In this paper, we have started from the simplest dictionary approaches, through different machine learning algorithms, to presenting the possibilities provided by state-of-the-art context-dependent embeddings, as an important goal of this paper was to help researchers with less comprehensive NLP expertise to implement sentiment analysis procedures with some easy-to-implement solutions.

The role of context-dependent embeddings that can be extracted from neural network-based models (e.g. BERT) is twofold; on the one hand, it can serve as the cornerstone of the entire dictionary construction pipeline described in the study when applying the SentProp algorithm, and machine learning models can also be built with their help, for example during the fine-tuning of transformer-based models. In the future, we plan to use the latter to build a model that will be able to perform sentiment analysis tasks on political texts using cutting-edge methods more efficiently, also identifying the aspect of the sentiment (Aspect Based Sentiment Analysis), than the cutting-edge methods presented here, although requiring more NLP expertise.

8 Conclusion

In this paper, we presented different approaches for the automated sentiment analysis of Hungarian political news sentences. We presented a novel sentiment annotation framework, a political sentiment dictionary, a benchmark corpus, and a fine-tuned BERT model, and compared the performances of different dictionaries and machine learning algorithms.

We presented the elaboration of a new political sentiment dictionary with an average of 0.57 F1 score in positive and negative dimensions when only positive and negative sentences were present in the test corpus. In comparison with the Hungarian general-purpose dictionary, the NRC Word-Emotion Association Lexicon, and the Bing-Liu sentiment dictionary, the new POLTEXTLAB dictionary had better performance in all categories. It was proved that the developed domain-specific dictionary performed better on political texts than the domain-independent ones used for the comparison.
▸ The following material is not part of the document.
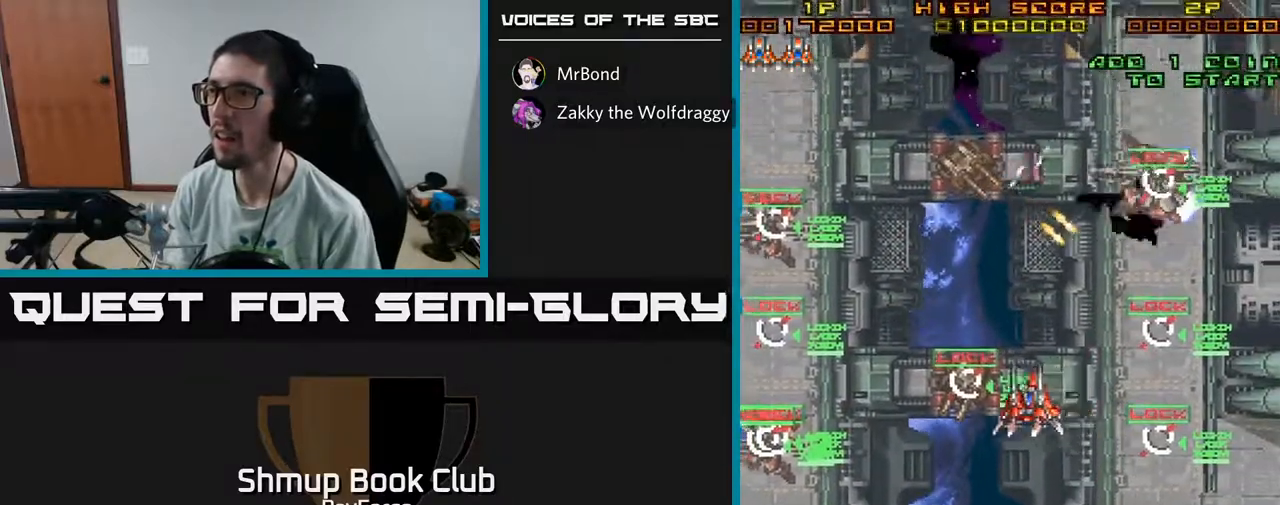
{"buttons": ["DPAD_DOWN"], "left_stick": "center", "right_stick": "center", "events": [[283, "DPAD_DOWN", "down"], [283, "X", "down"], [317, "DPAD_LEFT", "up"], [333, "DPAD_RIGHT", "down"], [367, "X", "up"], [433, "DPAD_RIGHT", "up"]]}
We have presented an example of why morphologically rich languages, such as Hungarian, require special treatment during every step of Natural Language Processing tasks and how significant improvement can be achieved by using appropriate pre-processing methods.
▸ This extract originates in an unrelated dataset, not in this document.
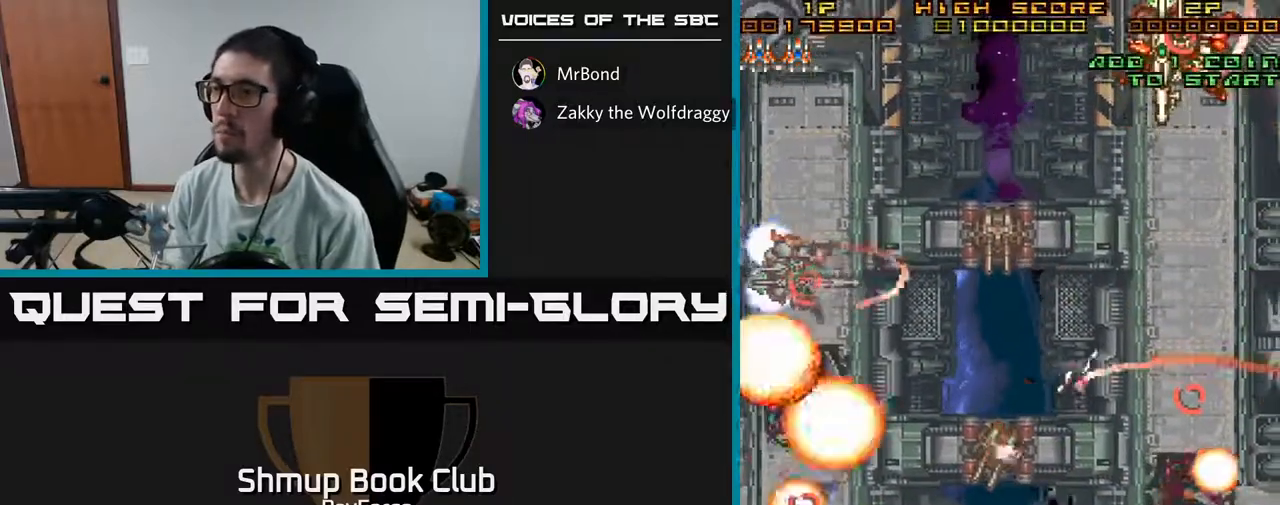
{"buttons": ["DPAD_UP", "DPAD_LEFT"], "left_stick": "center", "right_stick": "center", "events": [[67, "DPAD_DOWN", "up"], [333, "DPAD_UP", "down"], [383, "DPAD_RIGHT", "up"], [483, "DPAD_LEFT", "down"]]}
We found that negative emotions are expressed in a much more complex way, as shown by the system of inductively identified emotions. Later we aggregated these emotions into positive, negative, and mixed sentiment categories. Our important conclusion was that the results achieved with dictionaries could surpass the simplest tested machine learning algorithm (Naive Bayes). This may be related to the proportion of negative sentences with a significant preponderance in the corpus and the consequent overfitting of the NB.

We also tested the efficiency of various machine learning algorithms, including a fine-tuned BERT model, which has shown excellent performance.

Overall, we believe that our paper demonstrates well the advantages and disadvantages of the different approaches. For researchers with limited NLP skills, we offer a domain-specific dictionary option, which is a fast and cost-effective solution, although its performance is significantly below that of machine learning approaches. For those who have the required expertise and can afford the cost of manual annotation and fine-tuning, the use of a transformer-based model is the best choice.